__Work item__: Please filter the listing for the string "Китай" and copy each matching line.

__Supplied records__:
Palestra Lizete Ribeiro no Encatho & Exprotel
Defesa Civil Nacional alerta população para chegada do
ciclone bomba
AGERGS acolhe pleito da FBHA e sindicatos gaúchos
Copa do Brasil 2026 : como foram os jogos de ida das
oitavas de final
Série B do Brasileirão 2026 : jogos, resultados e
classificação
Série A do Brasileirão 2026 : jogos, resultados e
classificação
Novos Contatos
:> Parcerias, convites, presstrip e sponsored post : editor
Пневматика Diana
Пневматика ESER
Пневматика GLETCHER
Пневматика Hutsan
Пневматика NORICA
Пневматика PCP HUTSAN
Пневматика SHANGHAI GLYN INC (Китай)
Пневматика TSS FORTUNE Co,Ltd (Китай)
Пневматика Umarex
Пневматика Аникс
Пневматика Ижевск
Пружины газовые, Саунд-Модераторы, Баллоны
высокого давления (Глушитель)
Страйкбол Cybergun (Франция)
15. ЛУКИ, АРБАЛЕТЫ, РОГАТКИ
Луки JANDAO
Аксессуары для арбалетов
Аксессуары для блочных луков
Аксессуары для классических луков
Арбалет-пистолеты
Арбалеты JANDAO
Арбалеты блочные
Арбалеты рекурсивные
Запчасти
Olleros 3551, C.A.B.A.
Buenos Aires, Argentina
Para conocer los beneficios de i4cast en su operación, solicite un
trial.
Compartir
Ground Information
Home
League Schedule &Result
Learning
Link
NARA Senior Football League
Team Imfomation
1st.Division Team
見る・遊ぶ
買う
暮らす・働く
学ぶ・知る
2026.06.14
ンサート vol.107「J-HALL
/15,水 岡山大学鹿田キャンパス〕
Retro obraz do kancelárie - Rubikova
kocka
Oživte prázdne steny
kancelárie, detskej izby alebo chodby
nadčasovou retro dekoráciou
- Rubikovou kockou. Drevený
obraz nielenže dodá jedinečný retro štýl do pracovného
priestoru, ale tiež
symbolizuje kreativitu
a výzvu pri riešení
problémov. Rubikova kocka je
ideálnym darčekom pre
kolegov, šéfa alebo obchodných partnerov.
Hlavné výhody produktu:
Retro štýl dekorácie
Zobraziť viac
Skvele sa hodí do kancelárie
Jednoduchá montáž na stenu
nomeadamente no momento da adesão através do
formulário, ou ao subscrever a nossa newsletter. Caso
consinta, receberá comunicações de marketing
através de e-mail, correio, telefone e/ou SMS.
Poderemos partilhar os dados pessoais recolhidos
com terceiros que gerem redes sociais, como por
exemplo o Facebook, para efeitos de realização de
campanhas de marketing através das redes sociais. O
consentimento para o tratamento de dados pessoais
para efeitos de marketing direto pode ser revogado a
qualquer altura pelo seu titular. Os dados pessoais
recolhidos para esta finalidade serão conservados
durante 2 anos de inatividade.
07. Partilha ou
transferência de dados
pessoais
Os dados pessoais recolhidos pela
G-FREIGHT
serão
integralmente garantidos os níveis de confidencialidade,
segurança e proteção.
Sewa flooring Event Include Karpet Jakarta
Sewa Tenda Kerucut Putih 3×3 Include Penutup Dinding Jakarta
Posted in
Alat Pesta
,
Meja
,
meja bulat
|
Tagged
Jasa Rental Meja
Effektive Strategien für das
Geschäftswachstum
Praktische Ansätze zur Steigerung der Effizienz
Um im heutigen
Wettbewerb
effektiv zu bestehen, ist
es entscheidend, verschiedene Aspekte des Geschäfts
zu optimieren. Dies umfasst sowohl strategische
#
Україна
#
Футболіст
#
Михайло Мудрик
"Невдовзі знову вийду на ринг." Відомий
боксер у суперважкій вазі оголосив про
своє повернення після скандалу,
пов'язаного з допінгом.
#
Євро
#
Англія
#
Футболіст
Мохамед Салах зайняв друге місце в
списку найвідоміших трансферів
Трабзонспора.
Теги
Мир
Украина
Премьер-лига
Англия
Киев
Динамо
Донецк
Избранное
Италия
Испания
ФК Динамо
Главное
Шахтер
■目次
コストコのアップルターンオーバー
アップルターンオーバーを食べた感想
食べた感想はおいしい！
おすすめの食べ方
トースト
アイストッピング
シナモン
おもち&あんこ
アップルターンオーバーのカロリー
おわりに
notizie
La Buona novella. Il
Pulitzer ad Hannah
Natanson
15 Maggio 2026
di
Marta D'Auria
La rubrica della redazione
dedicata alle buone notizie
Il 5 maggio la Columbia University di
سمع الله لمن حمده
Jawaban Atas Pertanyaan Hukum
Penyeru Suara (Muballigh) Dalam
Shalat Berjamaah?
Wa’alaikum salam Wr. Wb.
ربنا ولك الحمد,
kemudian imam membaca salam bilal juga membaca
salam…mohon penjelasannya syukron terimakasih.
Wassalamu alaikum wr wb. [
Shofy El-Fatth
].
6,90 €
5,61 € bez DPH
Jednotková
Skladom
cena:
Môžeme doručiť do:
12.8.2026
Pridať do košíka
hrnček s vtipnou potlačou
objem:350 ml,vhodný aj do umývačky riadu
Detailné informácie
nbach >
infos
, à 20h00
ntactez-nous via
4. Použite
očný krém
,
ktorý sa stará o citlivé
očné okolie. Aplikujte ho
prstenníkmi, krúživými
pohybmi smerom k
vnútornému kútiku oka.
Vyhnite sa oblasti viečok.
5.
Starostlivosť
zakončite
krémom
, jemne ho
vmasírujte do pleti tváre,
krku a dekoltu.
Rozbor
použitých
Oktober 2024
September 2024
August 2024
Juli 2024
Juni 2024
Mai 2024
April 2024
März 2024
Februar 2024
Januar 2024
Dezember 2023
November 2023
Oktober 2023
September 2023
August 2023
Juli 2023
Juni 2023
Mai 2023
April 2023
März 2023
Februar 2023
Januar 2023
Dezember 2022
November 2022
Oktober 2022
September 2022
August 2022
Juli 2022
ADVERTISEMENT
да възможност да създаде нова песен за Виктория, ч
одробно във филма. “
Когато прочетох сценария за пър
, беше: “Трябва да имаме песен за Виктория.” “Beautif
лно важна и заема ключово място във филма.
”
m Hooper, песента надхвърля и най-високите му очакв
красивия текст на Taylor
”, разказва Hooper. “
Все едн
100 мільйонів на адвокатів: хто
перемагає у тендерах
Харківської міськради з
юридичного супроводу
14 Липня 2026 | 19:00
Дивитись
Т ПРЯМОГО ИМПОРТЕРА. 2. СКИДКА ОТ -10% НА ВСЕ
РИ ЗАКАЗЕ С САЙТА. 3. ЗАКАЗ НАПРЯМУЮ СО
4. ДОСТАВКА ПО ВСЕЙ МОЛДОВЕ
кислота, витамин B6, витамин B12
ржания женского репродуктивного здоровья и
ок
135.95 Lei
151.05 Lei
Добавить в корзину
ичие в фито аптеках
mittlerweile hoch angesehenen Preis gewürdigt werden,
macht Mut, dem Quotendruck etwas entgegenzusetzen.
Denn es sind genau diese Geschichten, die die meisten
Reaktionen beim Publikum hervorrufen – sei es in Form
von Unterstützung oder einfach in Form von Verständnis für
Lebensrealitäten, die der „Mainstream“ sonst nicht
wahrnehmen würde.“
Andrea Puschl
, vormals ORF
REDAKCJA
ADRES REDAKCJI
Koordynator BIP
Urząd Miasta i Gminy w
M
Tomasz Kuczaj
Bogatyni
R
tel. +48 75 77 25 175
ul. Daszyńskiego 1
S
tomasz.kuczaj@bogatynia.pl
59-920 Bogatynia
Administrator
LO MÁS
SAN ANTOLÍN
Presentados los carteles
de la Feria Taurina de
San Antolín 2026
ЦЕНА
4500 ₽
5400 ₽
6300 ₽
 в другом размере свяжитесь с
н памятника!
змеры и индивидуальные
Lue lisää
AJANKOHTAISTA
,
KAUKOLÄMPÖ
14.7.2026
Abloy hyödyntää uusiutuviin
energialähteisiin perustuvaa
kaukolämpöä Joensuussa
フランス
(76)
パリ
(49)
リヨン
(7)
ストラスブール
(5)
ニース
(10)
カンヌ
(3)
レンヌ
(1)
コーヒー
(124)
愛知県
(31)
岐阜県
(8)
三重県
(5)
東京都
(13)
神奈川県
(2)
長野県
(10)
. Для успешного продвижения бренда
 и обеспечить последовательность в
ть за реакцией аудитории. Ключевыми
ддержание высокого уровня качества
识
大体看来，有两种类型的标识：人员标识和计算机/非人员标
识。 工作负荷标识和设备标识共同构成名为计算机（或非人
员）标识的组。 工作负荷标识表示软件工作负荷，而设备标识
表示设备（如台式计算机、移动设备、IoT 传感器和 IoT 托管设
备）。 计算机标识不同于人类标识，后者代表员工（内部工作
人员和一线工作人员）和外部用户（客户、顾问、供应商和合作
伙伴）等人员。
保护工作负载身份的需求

__Reply to the exercise__:
Пневматика SHANGHAI GLYN INC (Китай)
Пневматика TSS FORTUNE Co,Ltd (Китай)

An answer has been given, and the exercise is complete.